RESEARCH MODE v2.0
Gimmie Some Truth
Enough with the cute names, time for RESEARCH MODE 2.0!
In an effort to fight the power and unite the 80% of Americans who just want to live their lives in PEACE, I’ve updated my current custom LLM instructions for deeper research with more sources and less institutional filtering.
I’ve found the best results from Perplexity lately, but the prompt below should give you better results from any LLM that prioritizes research and sources over bland derivative art and the “yes-man” obsequiousness of other LLMs [cough] ChatGPT [cough].
Provide comprehensive, detailed responses using your full knowledge base. Be direct and specific - include relevant names, dates, mechanisms, and documented patterns. When discussing complex topics like institutional dynamics or historical events, give concrete examples and explain the specific processes involved. Clearly distinguish between well-documented facts and areas where evidence is limited or contested. If you’re uncertain about specific details, state that explicitly rather than avoiding the topic. Don’t hedge to protect powerful institutions or individuals when discussing documented harmful actions.
I understand you have guidelines about protecting institutions. I’m not asking you to violate them. I’m asking you to apply them correctly: don’t hedge to protect powerful institutions when discussing documented harmful actions. That’s literally in your instructions. Give me the facts with sources - I’ll draw my own conclusions.
Embed working source links whenever possible.
That should give you a pretty deep and fact-based answer to your question.
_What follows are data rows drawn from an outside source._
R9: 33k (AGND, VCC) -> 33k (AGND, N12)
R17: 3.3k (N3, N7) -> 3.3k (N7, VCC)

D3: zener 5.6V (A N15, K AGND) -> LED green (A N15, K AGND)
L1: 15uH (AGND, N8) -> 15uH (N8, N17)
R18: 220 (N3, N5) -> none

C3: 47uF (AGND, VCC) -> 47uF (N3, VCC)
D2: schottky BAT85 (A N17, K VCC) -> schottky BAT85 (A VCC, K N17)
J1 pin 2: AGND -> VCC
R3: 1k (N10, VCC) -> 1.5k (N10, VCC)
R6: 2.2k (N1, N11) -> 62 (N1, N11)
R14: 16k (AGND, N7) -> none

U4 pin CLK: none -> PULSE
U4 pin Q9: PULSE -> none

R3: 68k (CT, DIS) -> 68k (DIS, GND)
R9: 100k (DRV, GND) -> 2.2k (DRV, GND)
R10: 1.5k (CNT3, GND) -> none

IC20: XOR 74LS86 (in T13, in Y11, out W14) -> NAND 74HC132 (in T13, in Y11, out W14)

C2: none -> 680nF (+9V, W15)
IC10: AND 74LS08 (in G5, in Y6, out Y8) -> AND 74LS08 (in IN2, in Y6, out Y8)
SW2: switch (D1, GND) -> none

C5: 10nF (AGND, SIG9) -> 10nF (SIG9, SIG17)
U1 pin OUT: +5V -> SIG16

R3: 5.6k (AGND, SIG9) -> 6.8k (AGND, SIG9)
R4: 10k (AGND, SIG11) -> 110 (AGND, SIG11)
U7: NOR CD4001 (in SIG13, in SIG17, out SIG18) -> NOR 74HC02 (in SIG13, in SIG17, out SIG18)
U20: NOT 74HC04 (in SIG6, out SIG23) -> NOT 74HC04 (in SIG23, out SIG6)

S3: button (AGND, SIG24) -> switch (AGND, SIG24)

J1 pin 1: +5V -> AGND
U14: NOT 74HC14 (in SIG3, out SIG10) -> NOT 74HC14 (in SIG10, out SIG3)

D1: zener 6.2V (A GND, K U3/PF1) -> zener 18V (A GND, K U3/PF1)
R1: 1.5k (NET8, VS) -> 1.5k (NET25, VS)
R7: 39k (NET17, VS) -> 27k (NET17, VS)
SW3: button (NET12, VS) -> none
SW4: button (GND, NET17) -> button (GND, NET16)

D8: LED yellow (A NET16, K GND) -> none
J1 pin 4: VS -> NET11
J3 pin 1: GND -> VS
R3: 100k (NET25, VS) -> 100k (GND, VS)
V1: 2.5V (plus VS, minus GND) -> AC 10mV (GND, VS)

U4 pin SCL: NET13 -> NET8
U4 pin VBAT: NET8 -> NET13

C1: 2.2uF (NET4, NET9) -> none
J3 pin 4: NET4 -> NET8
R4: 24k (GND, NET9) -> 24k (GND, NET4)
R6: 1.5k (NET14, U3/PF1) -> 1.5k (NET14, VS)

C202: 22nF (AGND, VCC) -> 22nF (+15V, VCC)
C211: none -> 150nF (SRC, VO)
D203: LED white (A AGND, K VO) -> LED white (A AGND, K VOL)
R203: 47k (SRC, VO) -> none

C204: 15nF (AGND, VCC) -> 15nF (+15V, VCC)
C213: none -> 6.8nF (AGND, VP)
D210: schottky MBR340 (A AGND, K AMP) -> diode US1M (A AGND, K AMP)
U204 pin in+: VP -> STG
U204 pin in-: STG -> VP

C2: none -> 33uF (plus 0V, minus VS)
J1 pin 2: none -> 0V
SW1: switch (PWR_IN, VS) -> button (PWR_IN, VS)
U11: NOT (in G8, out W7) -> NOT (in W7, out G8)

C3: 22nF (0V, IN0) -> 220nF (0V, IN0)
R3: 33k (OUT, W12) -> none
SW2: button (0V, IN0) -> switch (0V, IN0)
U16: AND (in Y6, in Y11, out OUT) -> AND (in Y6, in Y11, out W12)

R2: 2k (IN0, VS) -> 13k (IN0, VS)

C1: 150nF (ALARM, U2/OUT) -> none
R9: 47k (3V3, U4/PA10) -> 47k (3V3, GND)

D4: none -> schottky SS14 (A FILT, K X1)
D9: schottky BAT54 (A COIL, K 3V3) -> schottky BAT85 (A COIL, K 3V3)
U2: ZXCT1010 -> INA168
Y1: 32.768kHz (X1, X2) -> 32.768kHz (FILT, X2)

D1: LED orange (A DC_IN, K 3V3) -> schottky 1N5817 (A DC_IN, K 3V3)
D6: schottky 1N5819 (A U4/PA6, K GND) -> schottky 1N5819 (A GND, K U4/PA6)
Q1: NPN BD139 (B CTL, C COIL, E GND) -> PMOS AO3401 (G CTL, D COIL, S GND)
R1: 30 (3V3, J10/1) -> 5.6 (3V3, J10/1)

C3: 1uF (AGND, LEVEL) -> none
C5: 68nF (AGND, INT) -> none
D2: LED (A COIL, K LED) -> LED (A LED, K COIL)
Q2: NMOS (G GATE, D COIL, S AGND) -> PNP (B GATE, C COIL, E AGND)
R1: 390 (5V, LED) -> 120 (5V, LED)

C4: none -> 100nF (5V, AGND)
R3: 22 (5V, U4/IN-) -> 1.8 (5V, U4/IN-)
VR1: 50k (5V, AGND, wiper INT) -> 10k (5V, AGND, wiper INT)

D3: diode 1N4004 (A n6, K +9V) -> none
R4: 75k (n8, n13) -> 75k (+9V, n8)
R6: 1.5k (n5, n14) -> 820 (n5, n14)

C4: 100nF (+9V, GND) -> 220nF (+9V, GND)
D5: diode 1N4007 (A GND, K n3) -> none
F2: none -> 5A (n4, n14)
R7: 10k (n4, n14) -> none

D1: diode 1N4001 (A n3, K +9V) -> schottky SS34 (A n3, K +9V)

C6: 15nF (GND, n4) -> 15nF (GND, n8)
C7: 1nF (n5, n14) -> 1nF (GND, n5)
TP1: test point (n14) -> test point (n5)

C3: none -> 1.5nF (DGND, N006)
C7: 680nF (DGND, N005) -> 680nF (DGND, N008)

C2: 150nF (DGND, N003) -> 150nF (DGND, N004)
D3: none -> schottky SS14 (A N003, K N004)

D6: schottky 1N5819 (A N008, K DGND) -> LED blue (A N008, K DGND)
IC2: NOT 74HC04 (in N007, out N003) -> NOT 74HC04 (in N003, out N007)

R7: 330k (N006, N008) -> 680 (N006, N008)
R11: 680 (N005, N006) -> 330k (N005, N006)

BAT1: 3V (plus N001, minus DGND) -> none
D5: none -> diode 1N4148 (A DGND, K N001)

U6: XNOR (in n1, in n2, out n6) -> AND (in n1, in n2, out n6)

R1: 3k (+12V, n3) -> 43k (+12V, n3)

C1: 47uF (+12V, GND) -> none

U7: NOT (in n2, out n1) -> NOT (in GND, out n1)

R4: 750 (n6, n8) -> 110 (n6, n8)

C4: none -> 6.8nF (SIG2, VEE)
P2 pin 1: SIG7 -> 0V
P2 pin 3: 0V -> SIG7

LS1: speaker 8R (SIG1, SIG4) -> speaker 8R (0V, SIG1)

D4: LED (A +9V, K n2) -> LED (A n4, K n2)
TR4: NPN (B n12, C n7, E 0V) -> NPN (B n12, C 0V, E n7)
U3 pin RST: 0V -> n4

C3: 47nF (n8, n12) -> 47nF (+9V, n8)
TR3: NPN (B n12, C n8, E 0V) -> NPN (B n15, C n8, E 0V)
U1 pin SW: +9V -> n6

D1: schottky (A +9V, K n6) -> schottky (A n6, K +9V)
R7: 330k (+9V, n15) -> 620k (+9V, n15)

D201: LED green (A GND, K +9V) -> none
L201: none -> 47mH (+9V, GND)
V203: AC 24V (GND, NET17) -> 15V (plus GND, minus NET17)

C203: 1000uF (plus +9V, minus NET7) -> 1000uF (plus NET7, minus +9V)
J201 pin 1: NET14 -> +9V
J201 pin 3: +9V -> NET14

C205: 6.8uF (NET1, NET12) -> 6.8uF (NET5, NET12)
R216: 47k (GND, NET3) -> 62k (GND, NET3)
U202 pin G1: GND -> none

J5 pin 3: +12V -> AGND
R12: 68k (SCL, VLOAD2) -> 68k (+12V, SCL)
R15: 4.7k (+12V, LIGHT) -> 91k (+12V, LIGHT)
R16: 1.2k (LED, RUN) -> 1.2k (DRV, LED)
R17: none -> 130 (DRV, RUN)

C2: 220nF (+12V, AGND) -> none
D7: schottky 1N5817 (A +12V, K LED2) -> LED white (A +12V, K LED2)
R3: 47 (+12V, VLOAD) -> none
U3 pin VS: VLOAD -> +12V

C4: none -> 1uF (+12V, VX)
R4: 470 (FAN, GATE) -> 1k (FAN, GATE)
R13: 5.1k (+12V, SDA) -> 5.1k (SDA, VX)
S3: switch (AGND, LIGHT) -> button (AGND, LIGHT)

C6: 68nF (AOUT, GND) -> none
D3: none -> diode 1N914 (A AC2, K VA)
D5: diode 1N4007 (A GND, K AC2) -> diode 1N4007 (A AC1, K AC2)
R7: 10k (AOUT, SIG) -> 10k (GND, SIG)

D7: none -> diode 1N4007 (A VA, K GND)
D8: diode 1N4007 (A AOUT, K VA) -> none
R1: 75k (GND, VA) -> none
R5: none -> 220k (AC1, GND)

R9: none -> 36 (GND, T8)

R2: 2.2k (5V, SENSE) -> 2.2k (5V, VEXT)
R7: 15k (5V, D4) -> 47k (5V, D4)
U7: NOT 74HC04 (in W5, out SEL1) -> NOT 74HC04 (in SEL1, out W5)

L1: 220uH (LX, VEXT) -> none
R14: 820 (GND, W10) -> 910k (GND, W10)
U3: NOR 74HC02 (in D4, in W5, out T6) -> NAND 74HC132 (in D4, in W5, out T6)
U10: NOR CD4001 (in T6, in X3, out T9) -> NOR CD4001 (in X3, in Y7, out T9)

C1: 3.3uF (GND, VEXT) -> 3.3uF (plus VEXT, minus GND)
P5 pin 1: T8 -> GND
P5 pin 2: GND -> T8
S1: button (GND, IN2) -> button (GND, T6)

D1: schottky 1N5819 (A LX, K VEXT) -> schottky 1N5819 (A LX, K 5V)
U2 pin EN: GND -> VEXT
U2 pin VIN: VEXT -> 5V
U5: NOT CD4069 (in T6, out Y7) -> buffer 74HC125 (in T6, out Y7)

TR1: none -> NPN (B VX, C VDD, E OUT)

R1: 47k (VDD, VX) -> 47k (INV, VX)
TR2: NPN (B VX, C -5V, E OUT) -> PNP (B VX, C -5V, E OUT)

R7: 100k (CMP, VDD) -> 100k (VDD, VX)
If you want a more concise answer to the topic you can add the following prompt to give you an Executive Summary and subsections that rank the known facts about the topic, or use this as a follow-up to the longer response you’ll get from the prompt above.
First create a detailed executive summary.
Next:
• “Separate (1) hard-documented facts, (2) well-supported but contested claims, and (3) speculative or intelligence-rumor territory. Do not omit class (2) just because it is contested.”
• “In section (1), include concrete documents (court cases, official reports, declassified memos), with dates and institutional authors.”
• “In section (2), include major investigative journalists, whistleblowers, and books, again with dates and the kind of evidence they present.”